In periods of recession there are two budgets that traditionally get cut – training and marketing.

The argument that always goes back to the Finance or Managing Directors is that by cutting either of these budgets, you are damaging the company’s ability to move forward.  If you cut the training budget there is a good chance that the quality of customer service will slip. If customer service slips, customers generally go to another provider of your service or product.

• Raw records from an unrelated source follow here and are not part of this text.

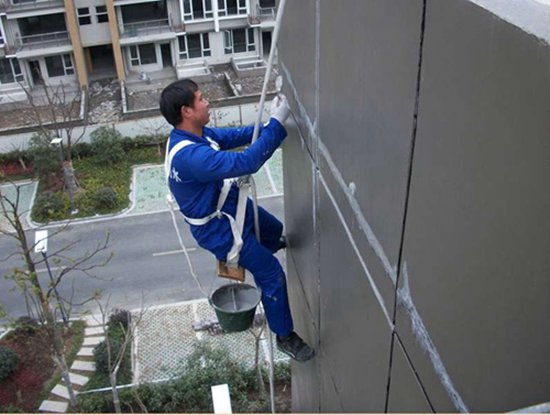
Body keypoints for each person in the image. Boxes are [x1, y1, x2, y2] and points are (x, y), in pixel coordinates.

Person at [159, 79, 315, 362]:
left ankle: (258, 254)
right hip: (219, 230)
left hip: (226, 205)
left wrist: (269, 126)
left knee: (273, 231)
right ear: (187, 111)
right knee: (272, 274)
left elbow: (236, 137)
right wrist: (277, 125)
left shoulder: (193, 136)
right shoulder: (192, 157)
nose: (207, 102)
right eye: (201, 99)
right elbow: (247, 163)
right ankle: (285, 336)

If you cut the marketing budget, how do you effectively talk to your current and prospective customers to maximise your profitability?

Sometimes there is simply no alternative but to cut the marketing budget and then the problem is what do you cut?

Henry Ford (cars) and John Wanamaker (retail) are just two highly successful people who said they know half their advertising was wasted, just not which half.  the problem then is what do you cut when you have to in order to save money?

For B2B companies I believe there is a simple and effective way of knowing what marketing works, and therefore should be kept, and what doesn’t work – and so can be cut:


Whenever you talk to a customer, particularly when they call you as a new prospect, ask what prompted them to call you.  Although I am sure there have been multiple touches, there will usually be one that sticks in the customer’s mind and, in my opinion, that is the one that counts.  Record that answer in your customer relationship management (CRM) system, in your Excel spreadsheet or wherever you keep your prospect list.  You can then analyse the data, understand your marketing performance and then make the decisions you need to.

If you have to cut money from the marketing budget, it would be mad to reduce the spend on the activities that are bringing in the money but it makes absolute sense to cut, or re-direct, the money that isn’t generating the return on investment you need.